Material for this task

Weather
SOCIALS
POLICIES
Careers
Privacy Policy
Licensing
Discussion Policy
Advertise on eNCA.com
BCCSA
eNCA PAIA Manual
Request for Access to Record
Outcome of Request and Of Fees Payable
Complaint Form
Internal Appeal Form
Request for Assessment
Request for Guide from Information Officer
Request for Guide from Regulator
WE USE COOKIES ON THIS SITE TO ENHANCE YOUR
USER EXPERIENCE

==

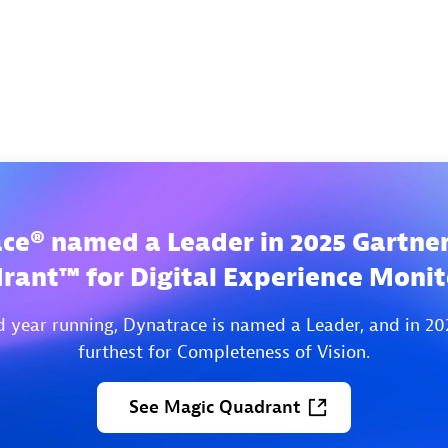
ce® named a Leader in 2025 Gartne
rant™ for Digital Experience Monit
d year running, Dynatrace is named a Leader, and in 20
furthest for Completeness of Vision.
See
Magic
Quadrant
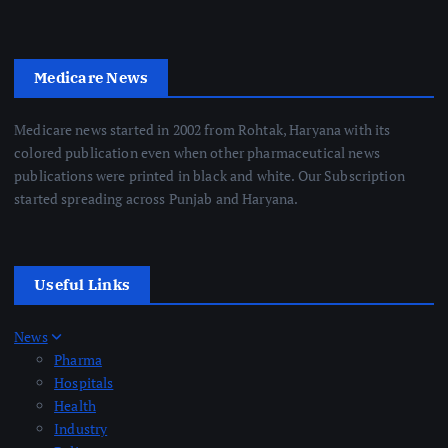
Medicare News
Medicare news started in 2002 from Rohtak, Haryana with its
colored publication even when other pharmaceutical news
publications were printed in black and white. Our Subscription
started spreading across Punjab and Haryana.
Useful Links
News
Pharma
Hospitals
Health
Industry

Instructions for the task
Which rows contain the word "Guide"? Locate each one and copy it out in full.

Solution to this problem
Request for Guide from Information Officer
Request for Guide from Regulator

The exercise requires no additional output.